I don't know exactly when it happened that trying to get pregnant took over my every waking thought(hmm, one month after we started?) but now that we are on the verge of IVF(something I dreaded since being told it would be the only way a year and a half ago) I am suddenly feeling myself waking up, back to my old self, or at least remembering that old self. The person who would rather be creating than watching tv(avoidance) or surfing the net(comfort/education/avoidance).
One thing that is helping me with this feeling of renewal is listening to old favorite music. The drive to our IVF clinic is 40 minutes on a good day, add traffic(which is a likelihood in the DC area) and you can imagine the sitting and grumping. A couple of weeks ago, on my drive to get my birth control pills(we are taking part in a study, more about that in another entry) I heard a song on the radio, Smashing Pumpkins "Today" which is a very hopeful song. I turned up the radio, cheered up, and had a bright idea.

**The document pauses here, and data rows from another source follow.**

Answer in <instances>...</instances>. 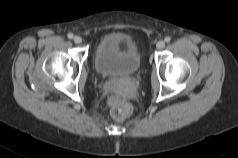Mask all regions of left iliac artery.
I'll use <instances>...</instances> for the list:
<instances>
[{"label": "left iliac artery", "mask_w": 238, "mask_h": 158, "mask_svg": "<svg viewBox=\"0 0 238 158\" xmlns=\"http://www.w3.org/2000/svg\"><path fill=\"white\" fill-rule=\"evenodd\" d=\"M171 41V38L169 36L165 37V42H170Z\"/></svg>", "instance_id": "1"}]
</instances>
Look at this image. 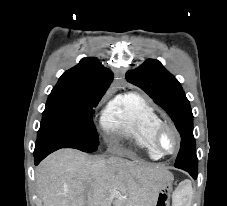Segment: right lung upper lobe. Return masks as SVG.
<instances>
[{
  "label": "right lung upper lobe",
  "instance_id": "right-lung-upper-lobe-1",
  "mask_svg": "<svg viewBox=\"0 0 227 206\" xmlns=\"http://www.w3.org/2000/svg\"><path fill=\"white\" fill-rule=\"evenodd\" d=\"M112 80V71L105 68L97 58H83L78 65L62 74L52 91L103 96Z\"/></svg>",
  "mask_w": 227,
  "mask_h": 206
}]
</instances>
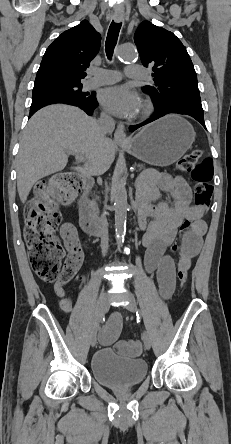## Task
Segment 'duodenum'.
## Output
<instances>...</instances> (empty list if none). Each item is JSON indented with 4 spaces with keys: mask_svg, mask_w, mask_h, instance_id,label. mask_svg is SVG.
I'll list each match as a JSON object with an SVG mask.
<instances>
[{
    "mask_svg": "<svg viewBox=\"0 0 231 444\" xmlns=\"http://www.w3.org/2000/svg\"><path fill=\"white\" fill-rule=\"evenodd\" d=\"M83 181V196L79 201L80 210V223L84 231L91 236H101V231L98 227L100 226V218L93 213L91 205L88 201V195L93 187V180L87 174H82Z\"/></svg>",
    "mask_w": 231,
    "mask_h": 444,
    "instance_id": "obj_1",
    "label": "duodenum"
}]
</instances>
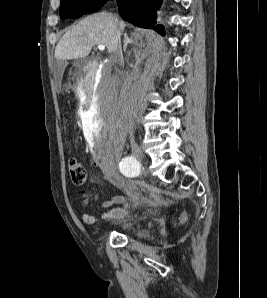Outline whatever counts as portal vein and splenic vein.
Returning <instances> with one entry per match:
<instances>
[{
    "label": "portal vein and splenic vein",
    "mask_w": 267,
    "mask_h": 298,
    "mask_svg": "<svg viewBox=\"0 0 267 298\" xmlns=\"http://www.w3.org/2000/svg\"><path fill=\"white\" fill-rule=\"evenodd\" d=\"M97 47H98V49H99L100 51L105 50V46L102 45V44H99Z\"/></svg>",
    "instance_id": "1"
}]
</instances>
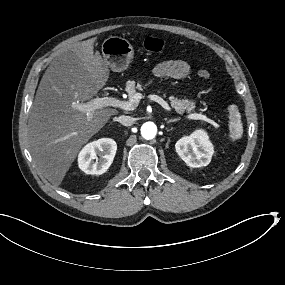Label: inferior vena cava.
<instances>
[{
  "label": "inferior vena cava",
  "mask_w": 285,
  "mask_h": 285,
  "mask_svg": "<svg viewBox=\"0 0 285 285\" xmlns=\"http://www.w3.org/2000/svg\"><path fill=\"white\" fill-rule=\"evenodd\" d=\"M118 119L119 122L125 126H131L135 122V119L131 116H121Z\"/></svg>",
  "instance_id": "obj_1"
}]
</instances>
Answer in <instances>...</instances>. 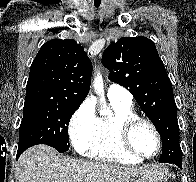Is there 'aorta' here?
Wrapping results in <instances>:
<instances>
[{
	"instance_id": "1",
	"label": "aorta",
	"mask_w": 196,
	"mask_h": 182,
	"mask_svg": "<svg viewBox=\"0 0 196 182\" xmlns=\"http://www.w3.org/2000/svg\"><path fill=\"white\" fill-rule=\"evenodd\" d=\"M93 87H94L96 93L99 94L100 101L105 103L104 86H103V79H102L101 75H97V77H95L94 82H93ZM100 115L110 116V115H112V111L109 110L108 108H104L100 111Z\"/></svg>"
}]
</instances>
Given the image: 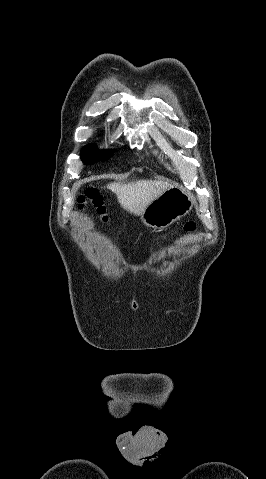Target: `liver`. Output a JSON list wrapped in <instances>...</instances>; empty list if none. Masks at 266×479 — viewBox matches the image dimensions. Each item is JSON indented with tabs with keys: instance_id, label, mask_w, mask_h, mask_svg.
<instances>
[{
	"instance_id": "6515ba94",
	"label": "liver",
	"mask_w": 266,
	"mask_h": 479,
	"mask_svg": "<svg viewBox=\"0 0 266 479\" xmlns=\"http://www.w3.org/2000/svg\"><path fill=\"white\" fill-rule=\"evenodd\" d=\"M107 187L117 195L118 202L125 210L141 215L154 199L172 185L162 180L142 179L128 183H110Z\"/></svg>"
}]
</instances>
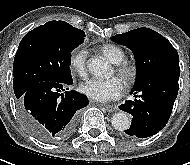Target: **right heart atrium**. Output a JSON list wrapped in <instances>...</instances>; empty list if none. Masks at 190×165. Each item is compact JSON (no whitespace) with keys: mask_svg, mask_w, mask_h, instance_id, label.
<instances>
[{"mask_svg":"<svg viewBox=\"0 0 190 165\" xmlns=\"http://www.w3.org/2000/svg\"><path fill=\"white\" fill-rule=\"evenodd\" d=\"M87 56L88 52L85 49H76L69 57V67L71 71L81 78L87 76Z\"/></svg>","mask_w":190,"mask_h":165,"instance_id":"d8ad5b80","label":"right heart atrium"}]
</instances>
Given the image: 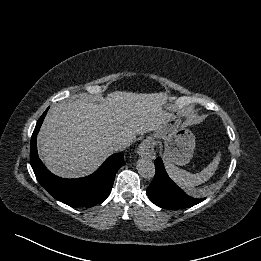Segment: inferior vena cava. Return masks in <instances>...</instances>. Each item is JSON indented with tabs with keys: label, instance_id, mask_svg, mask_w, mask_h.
Masks as SVG:
<instances>
[{
	"label": "inferior vena cava",
	"instance_id": "obj_1",
	"mask_svg": "<svg viewBox=\"0 0 261 261\" xmlns=\"http://www.w3.org/2000/svg\"><path fill=\"white\" fill-rule=\"evenodd\" d=\"M127 146H129V143L125 140H122V139L116 140L113 143V149L114 150H121V149L126 148Z\"/></svg>",
	"mask_w": 261,
	"mask_h": 261
}]
</instances>
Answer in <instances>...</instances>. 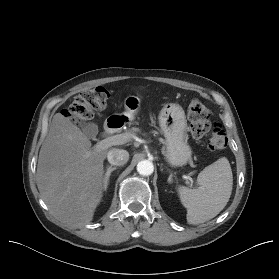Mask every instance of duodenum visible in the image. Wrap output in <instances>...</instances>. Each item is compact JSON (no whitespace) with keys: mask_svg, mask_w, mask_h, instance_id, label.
<instances>
[{"mask_svg":"<svg viewBox=\"0 0 279 279\" xmlns=\"http://www.w3.org/2000/svg\"><path fill=\"white\" fill-rule=\"evenodd\" d=\"M122 121L119 117H111L107 120L104 131L106 134H113L115 133L119 127H121Z\"/></svg>","mask_w":279,"mask_h":279,"instance_id":"obj_1","label":"duodenum"}]
</instances>
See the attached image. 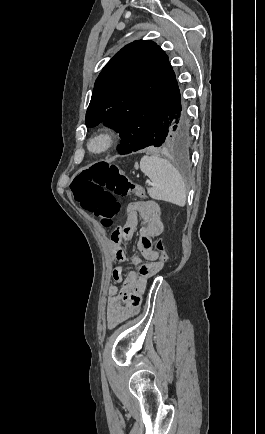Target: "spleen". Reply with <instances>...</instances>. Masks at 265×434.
<instances>
[{
	"label": "spleen",
	"instance_id": "spleen-1",
	"mask_svg": "<svg viewBox=\"0 0 265 434\" xmlns=\"http://www.w3.org/2000/svg\"><path fill=\"white\" fill-rule=\"evenodd\" d=\"M135 170L140 168L141 172L148 176L152 182L148 188V194L153 200H164L176 206H185L186 188L178 170L168 162L155 154L143 156L140 164L136 162Z\"/></svg>",
	"mask_w": 265,
	"mask_h": 434
}]
</instances>
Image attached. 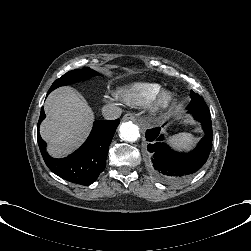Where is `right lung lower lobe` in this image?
Returning <instances> with one entry per match:
<instances>
[{
    "label": "right lung lower lobe",
    "mask_w": 251,
    "mask_h": 251,
    "mask_svg": "<svg viewBox=\"0 0 251 251\" xmlns=\"http://www.w3.org/2000/svg\"><path fill=\"white\" fill-rule=\"evenodd\" d=\"M45 117L42 107L37 126V140L48 168L67 181L80 185L92 184L105 168L108 147L120 120L95 121L91 134L77 151L65 158L56 159L46 152V143L39 133V125Z\"/></svg>",
    "instance_id": "1"
}]
</instances>
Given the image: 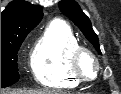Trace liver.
<instances>
[{"label": "liver", "instance_id": "1", "mask_svg": "<svg viewBox=\"0 0 121 94\" xmlns=\"http://www.w3.org/2000/svg\"><path fill=\"white\" fill-rule=\"evenodd\" d=\"M1 94H64L54 90H1Z\"/></svg>", "mask_w": 121, "mask_h": 94}]
</instances>
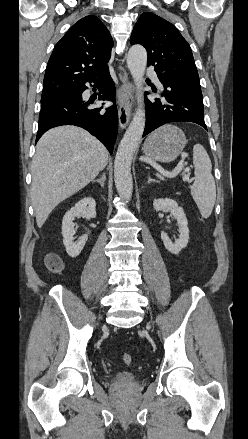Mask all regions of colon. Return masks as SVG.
Instances as JSON below:
<instances>
[{"label": "colon", "instance_id": "colon-1", "mask_svg": "<svg viewBox=\"0 0 248 439\" xmlns=\"http://www.w3.org/2000/svg\"><path fill=\"white\" fill-rule=\"evenodd\" d=\"M45 265L49 272L51 273H59L63 269L62 260L53 253H50L46 256ZM122 361L124 364L129 365L132 362V356L128 353H124L122 355Z\"/></svg>", "mask_w": 248, "mask_h": 439}]
</instances>
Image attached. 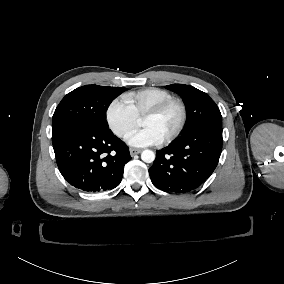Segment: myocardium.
<instances>
[{"instance_id":"1","label":"myocardium","mask_w":284,"mask_h":284,"mask_svg":"<svg viewBox=\"0 0 284 284\" xmlns=\"http://www.w3.org/2000/svg\"><path fill=\"white\" fill-rule=\"evenodd\" d=\"M172 107H177L179 110L178 122L173 131L166 138L161 140V144H168L172 142L182 131L187 118V110L184 102L180 99L172 98L157 105L156 107L148 110L143 114V117H157L162 115Z\"/></svg>"}]
</instances>
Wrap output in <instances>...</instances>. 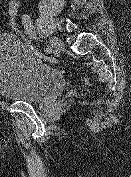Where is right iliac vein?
<instances>
[{"label":"right iliac vein","instance_id":"63e3f726","mask_svg":"<svg viewBox=\"0 0 131 177\" xmlns=\"http://www.w3.org/2000/svg\"><path fill=\"white\" fill-rule=\"evenodd\" d=\"M49 43L55 49L63 48L62 41L59 38L55 37V36H52V37L49 38Z\"/></svg>","mask_w":131,"mask_h":177}]
</instances>
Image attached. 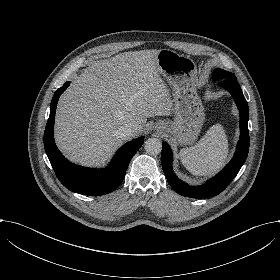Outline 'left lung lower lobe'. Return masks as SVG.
I'll return each mask as SVG.
<instances>
[{
    "label": "left lung lower lobe",
    "instance_id": "1",
    "mask_svg": "<svg viewBox=\"0 0 280 280\" xmlns=\"http://www.w3.org/2000/svg\"><path fill=\"white\" fill-rule=\"evenodd\" d=\"M219 85L226 88L233 96L240 112V139L233 159L206 184L199 187L189 186L176 177L172 170V152L169 145L163 142L161 163L168 183L183 196L192 198H207L221 193L234 179L244 164L249 150L248 120L249 109L241 87L237 81L226 79L219 82Z\"/></svg>",
    "mask_w": 280,
    "mask_h": 280
}]
</instances>
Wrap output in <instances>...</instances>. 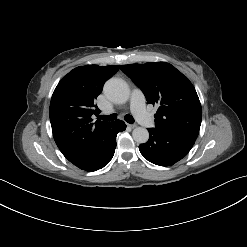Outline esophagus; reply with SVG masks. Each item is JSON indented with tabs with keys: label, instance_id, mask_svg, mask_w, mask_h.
I'll return each mask as SVG.
<instances>
[{
	"label": "esophagus",
	"instance_id": "34e87169",
	"mask_svg": "<svg viewBox=\"0 0 247 247\" xmlns=\"http://www.w3.org/2000/svg\"><path fill=\"white\" fill-rule=\"evenodd\" d=\"M127 126L130 127L131 129H134L137 127L136 124H127Z\"/></svg>",
	"mask_w": 247,
	"mask_h": 247
}]
</instances>
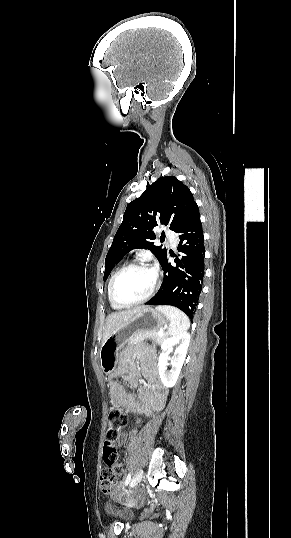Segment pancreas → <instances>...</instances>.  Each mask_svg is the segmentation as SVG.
<instances>
[{"label":"pancreas","instance_id":"pancreas-1","mask_svg":"<svg viewBox=\"0 0 291 538\" xmlns=\"http://www.w3.org/2000/svg\"><path fill=\"white\" fill-rule=\"evenodd\" d=\"M168 337L167 334L159 335L156 331H150V332H142L136 334L134 337L131 338L129 341V344H140L144 340L149 339L155 342L156 344H162L163 341Z\"/></svg>","mask_w":291,"mask_h":538}]
</instances>
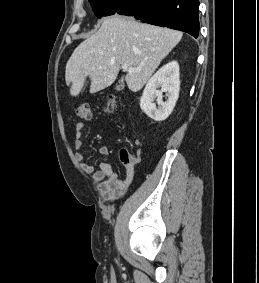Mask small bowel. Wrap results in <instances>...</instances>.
Returning a JSON list of instances; mask_svg holds the SVG:
<instances>
[{"mask_svg": "<svg viewBox=\"0 0 259 283\" xmlns=\"http://www.w3.org/2000/svg\"><path fill=\"white\" fill-rule=\"evenodd\" d=\"M84 125L82 123L75 124V141L74 146L78 152L75 154V159L80 169L90 175L93 182L96 183L99 194L106 200L116 199L123 196L134 174V164H124L126 170L125 178H120L117 173L112 170L110 164L102 162L99 169L85 161L84 154L80 152L84 146L83 142ZM99 153L103 156H108L110 151L108 147L101 146Z\"/></svg>", "mask_w": 259, "mask_h": 283, "instance_id": "c3829d8e", "label": "small bowel"}]
</instances>
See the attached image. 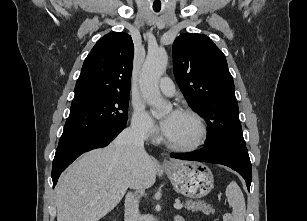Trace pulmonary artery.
Listing matches in <instances>:
<instances>
[{
	"instance_id": "1",
	"label": "pulmonary artery",
	"mask_w": 307,
	"mask_h": 221,
	"mask_svg": "<svg viewBox=\"0 0 307 221\" xmlns=\"http://www.w3.org/2000/svg\"><path fill=\"white\" fill-rule=\"evenodd\" d=\"M159 89L167 96H173L176 92L175 85L169 77H163L160 80Z\"/></svg>"
}]
</instances>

I thought, "I will get Mr. Seed to make me a mix cd, and it will be all music I love." I called him to tell him my idea and he was all for it. Normally, if he makes me a mix it takes him a month and is very savvy and produced well and has many songs I don't know that he wants me to. I said, "this is no time to 'edu-macate' me." and he agreed.
So, I started with a handwritten list and then started thinking, "Don't forget about her, you love her." but it has been so long since I've listened to some music that I had to bring out the cd's and listen to them all the way through.
Our table has a pile on it: the Cure, John Lennon, Sarah McLachlan, Bjork, Jane's Addiction, Iron & Wine, Sting, the Beatles, Paul Simon and many many more.
I have been dancing in my kitchen and singing heartily. I am coming back to me.